PTX Assembly and SASS Fundamentals
PTX is the virtual machine instruction set; SASS is the physical binary assembly.
Source: mortalapps.com- PTX is the virtual machine instruction set; SASS is the physical binary assembly.
- Modern AI relies on bulk PTX operations: cp.async.bulk.tensor (TMA).
- Blackwell introduces the massive tcgen05 family for TMEM and MMA management.
- SASS exposes the hidden reality of hardware: Scoreboards, B-registers, and precise register allocation.
Why This Matters
High-level PyTorch abstracts hardware inefficiencies. Triton abstracts the CUDA model. But when a production kernel is running 10% below the Roofline ceiling, the leak is in the SASS. Infrastructure engineers must read SASS to verify that the compiler successfully utilized the TMA, allocated TMEM, and avoided register spills.
Core Intuition
PTX is the blueprint. SASS is the physical building. The compiler (ptxas) translates the blueprint to the building. Sometimes, the compiler makes poor assumptions. Reading PTX tells you what you asked the GPU to do; reading SASS tells you what the GPU is actually doing.
Technical Deep Dive
PTX 8.7 (Compute Capability 10.0a) introduces the tcgen05 family for Blackwell.
TMEM Management: tcgen05.alloc, tcgen05.dealloc, tcgen05.relinquish_alloc_permit. TMEM is not addressed via standard pointers; it requires explicit allocation and lifecycle tracking in PTX.

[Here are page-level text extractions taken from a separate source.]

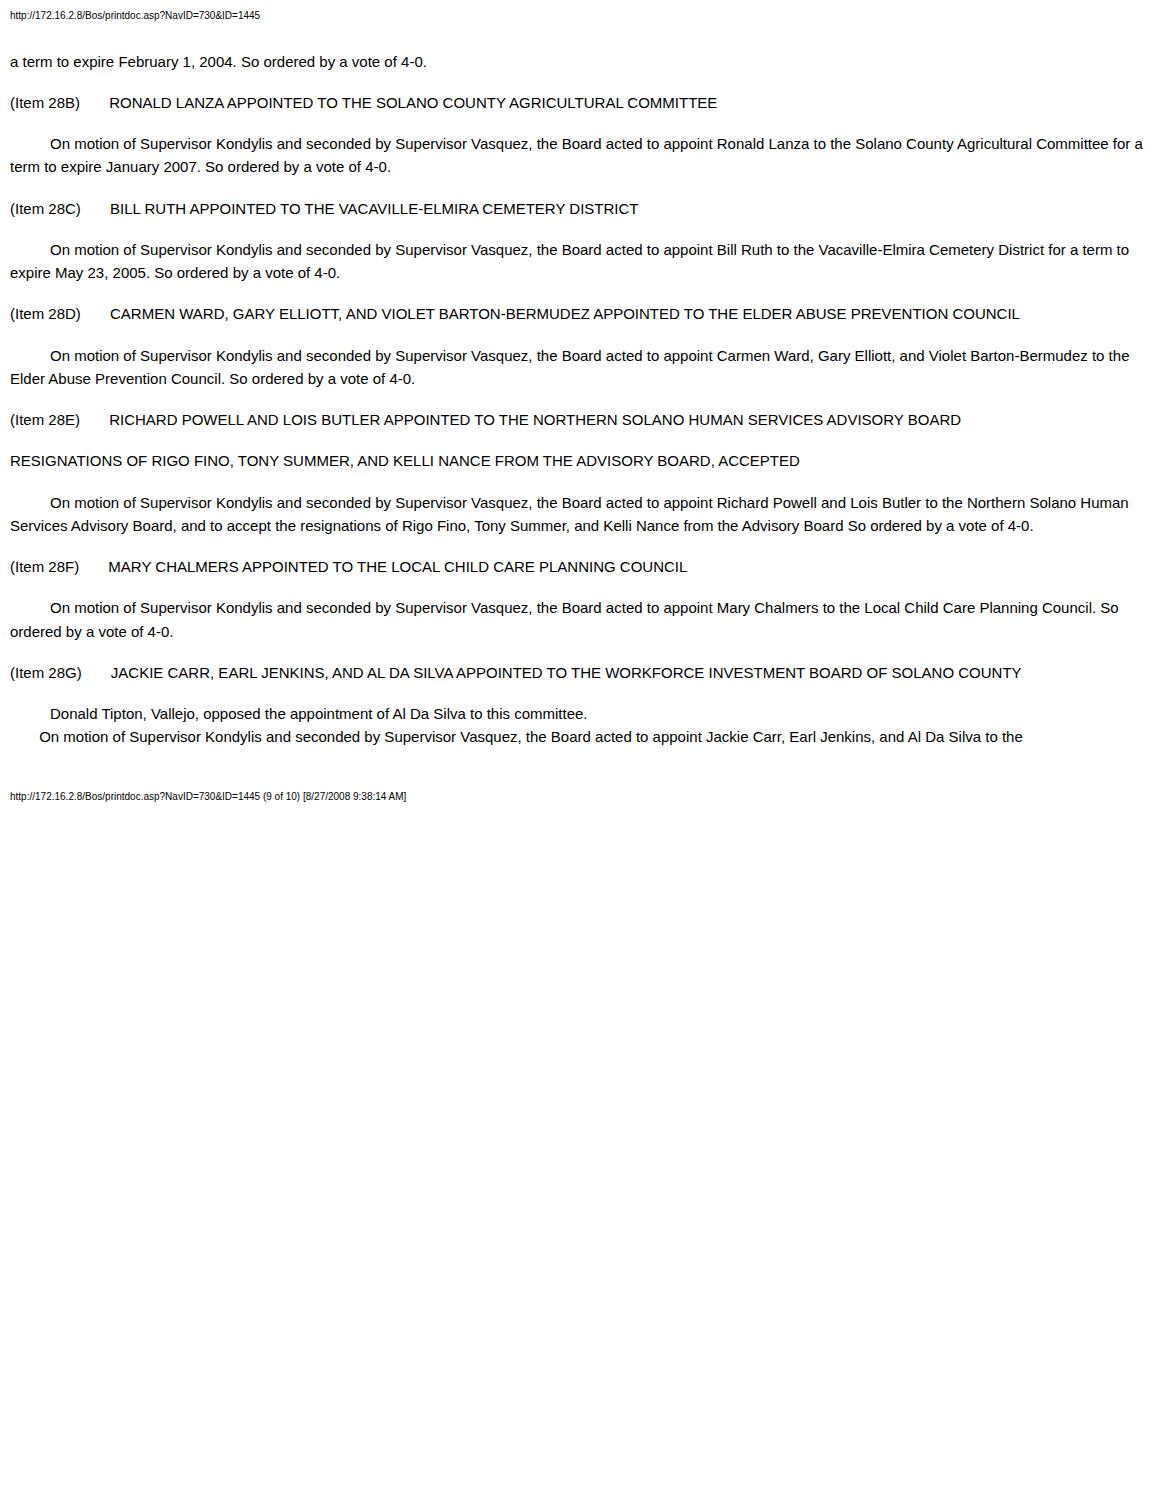http://172.16.2.8/Bos/printdoc.asp?NavID=730&ID=1445
a term to expire February 1, 2004. So ordered by a vote of 4-0.
(Item 28B) RONALD LANZA APPOINTED TO THE SOLANO COUNTY AGRICULTURAL COMMITTEE
On motion of Supervisor Kondylis and seconded by Supervisor Vasquez, the Board acted to appoint Ronald Lanza to the Solano County Agricultural Committee for a term to expire January 2007. So ordered by a vote of 4-0.
(Item 28C) BILL RUTH APPOINTED TO THE VACAVILLE-ELMIRA CEMETERY DISTRICT
On motion of Supervisor Kondylis and seconded by Supervisor Vasquez, the Board acted to appoint Bill Ruth to the Vacaville-Elmira Cemetery District for a term to expire May 23, 2005. So ordered by a vote of 4-0.
(Item 28D) CARMEN WARD, GARY ELLIOTT, AND VIOLET BARTON-BERMUDEZ APPOINTED TO THE ELDER ABUSE PREVENTION COUNCIL
On motion of Supervisor Kondylis and seconded by Supervisor Vasquez, the Board acted to appoint Carmen Ward, Gary Elliott, and Violet Barton-Bermudez to the Elder Abuse Prevention Council. So ordered by a vote of 4-0.
(Item 28E) RICHARD POWELL AND LOIS BUTLER APPOINTED TO THE NORTHERN SOLANO HUMAN SERVICES ADVISORY BOARD
RESIGNATIONS OF RIGO FINO, TONY SUMMER, AND KELLI NANCE FROM THE ADVISORY BOARD, ACCEPTED
On motion of Supervisor Kondylis and seconded by Supervisor Vasquez, the Board acted to appoint Richard Powell and Lois Butler to the Northern Solano Human Services Advisory Board, and to accept the resignations of Rigo Fino, Tony Summer, and Kelli Nance from the Advisory Board So ordered by a vote of 4-0.
(Item 28F) MARY CHALMERS APPOINTED TO THE LOCAL CHILD CARE PLANNING COUNCIL
On motion of Supervisor Kondylis and seconded by Supervisor Vasquez, the Board acted to appoint Mary Chalmers to the Local Child Care Planning Council. So ordered by a vote of 4-0.
(Item 28G) JACKIE CARR, EARL JENKINS, AND AL DA SILVA APPOINTED TO THE WORKFORCE INVESTMENT BOARD OF SOLANO COUNTY
Donald Tipton, Vallejo, opposed the appointment of Al Da Silva to this committee.
On motion of Supervisor Kondylis and seconded by Supervisor Vasquez, the Board acted to appoint Jackie Carr, Earl Jenkins, and Al Da Silva to the
http://172.16.2.8/Bos/printdoc.asp?NavID=730&ID=1445 (9 of 10) [8/27/2008 9:38:14 AM]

Data Movement: tcgen05.ld, tcgen05.st move data between Registers, SMEM, and TMEM.
MMA: tcgen05.mma initiates the actual tensor math.
Furthermore, asynchronous memory is managed via cp.async.bulk.tensor, replacing legacy LDG loops. Blackwell also supports cp.reduce.async.bulk.tensor, which allows the hardware to perform asynchronous reductions (.add, .min, .max, .xor) directly in the memory payload without burning SM execution cycles.